### Instructions to follow
The response should consist of every line below, restated exactly, with no pictures.

### Stored data entries
........
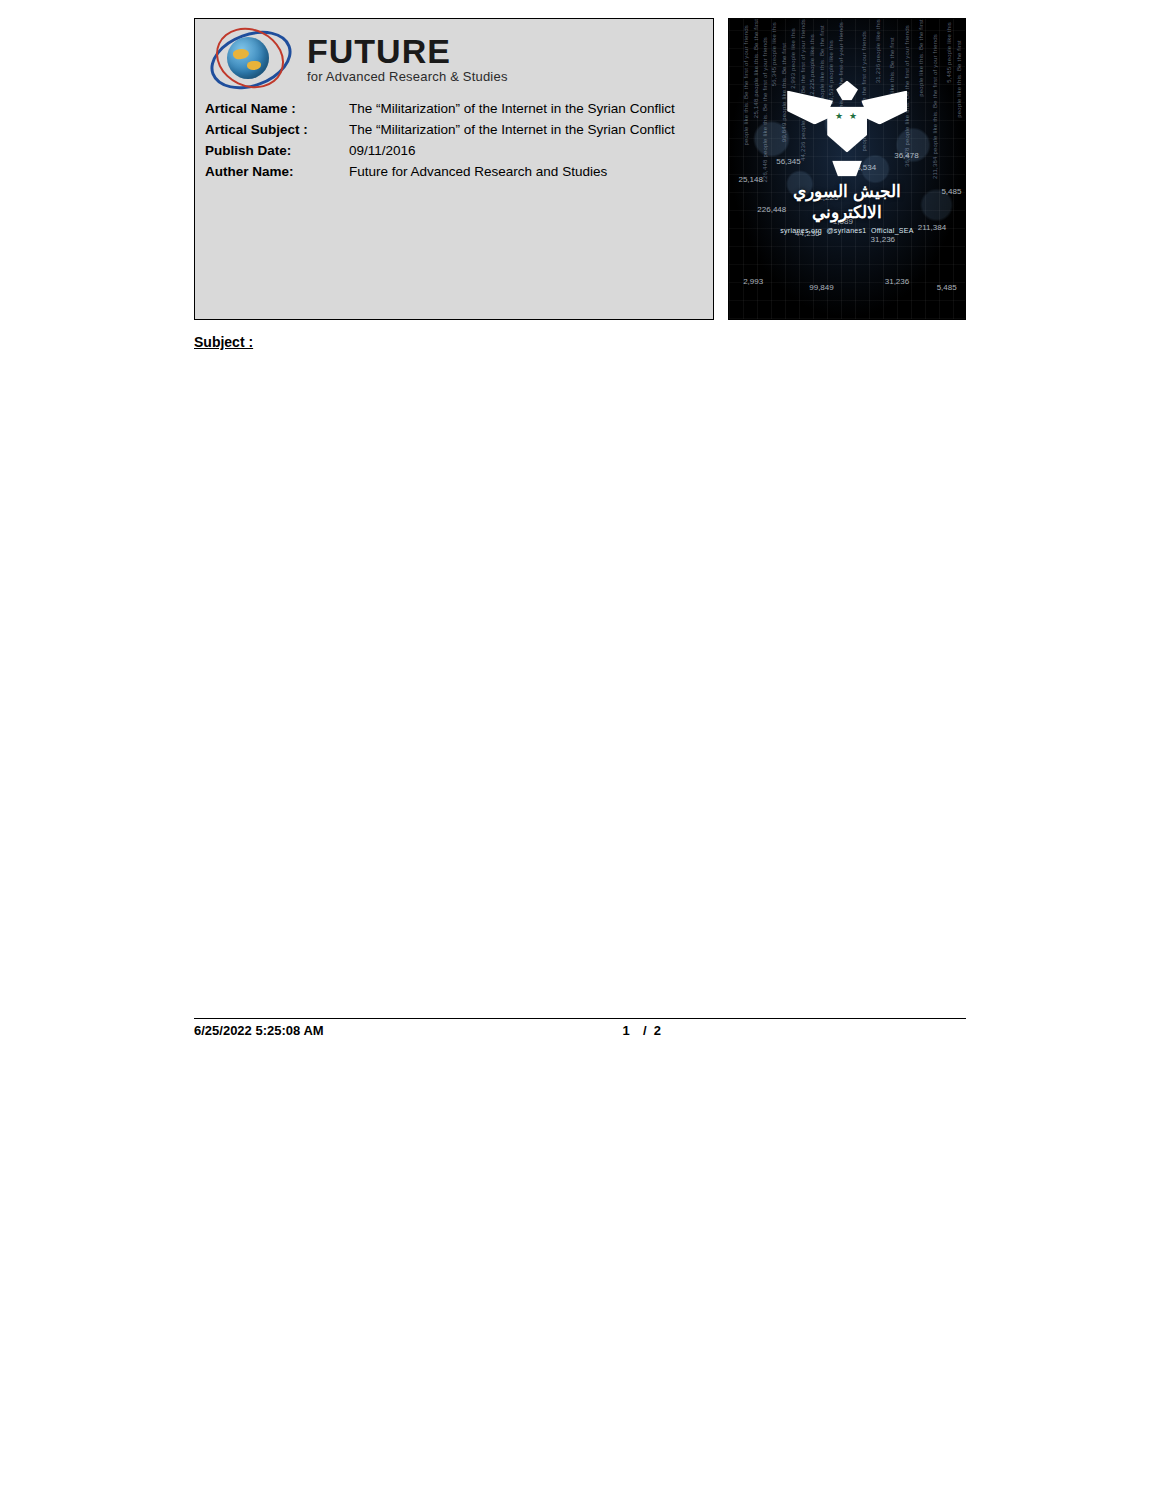FUTURE
for Advanced Research & Studies
| Artical Name : | The “Militarization” of the Internet in the Syrian Conflict |
| Artical Subject : | The “Militarization” of the Internet in the Syrian Conflict |
| Publish Date: | 09/11/2016 |
| Auther Name: | Future for Advanced Research and Studies |
people like this. Be the first of your friends 25,148 people like this. Be the first 226,448 people like this. Be the first of your friends 56,345 people like this 99,849 people like this. Be the first 2,993 people like this 44,236 people like this. Be the first of your friends 12,225 people like this 1,589 people like this. Be the first 23,534 people like this people like this. Be the first of your friends people like this. Be the first of your friends 31,236 people like this people like this. Be the first 36,478 people like this. Be the first of your friends people like this. Be the first 211,384 people like this. Be the first of your friends 5,485 people like this people like this. Be the first
25,148 226,448 56,345 44,236 12,225 1,589 23,534 31,236 36,478 211,384 5,485 2,993 99,849 31,236 5,485
★ ★
الجيش السوري الالكتروني
syrianes.org @syrianes1 Official_SEA
Subject :
6/25/2022 5:25:08 AM
1 / 2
........
### Task result
FUTURE
for Advanced Research & Studies
| Artical Name : | The “Militarization” of the Internet in the Syrian Conflict |
| Artical Subject : | The “Militarization” of the Internet in the Syrian Conflict |
| Publish Date: | 09/11/2016 |
| Auther Name: | Future for Advanced Research and Studies |
people like this. Be the first of your friends 25,148 people like this. Be the first 226,448 people like this. Be the first of your friends 56,345 people like this 99,849 people like this. Be the first 2,993 people like this 44,236 people like this. Be the first of your friends 12,225 people like this 1,589 people like this. Be the first 23,534 people like this people like this. Be the first of your friends people like this. Be the first of your friends 31,236 people like this people like this. Be the first 36,478 people like this. Be the first of your friends people like this. Be the first 211,384 people like this. Be the first of your friends 5,485 people like this people like this. Be the first
25,148 226,448 56,345 44,236 12,225 1,589 23,534 31,236 36,478 211,384 5,485 2,993 99,849 31,236 5,485
★ ★
الجيش السوري الالكتروني
syrianes.org @syrianes1 Official_SEA
Subject :
6/25/2022 5:25:08 AM
1 / 2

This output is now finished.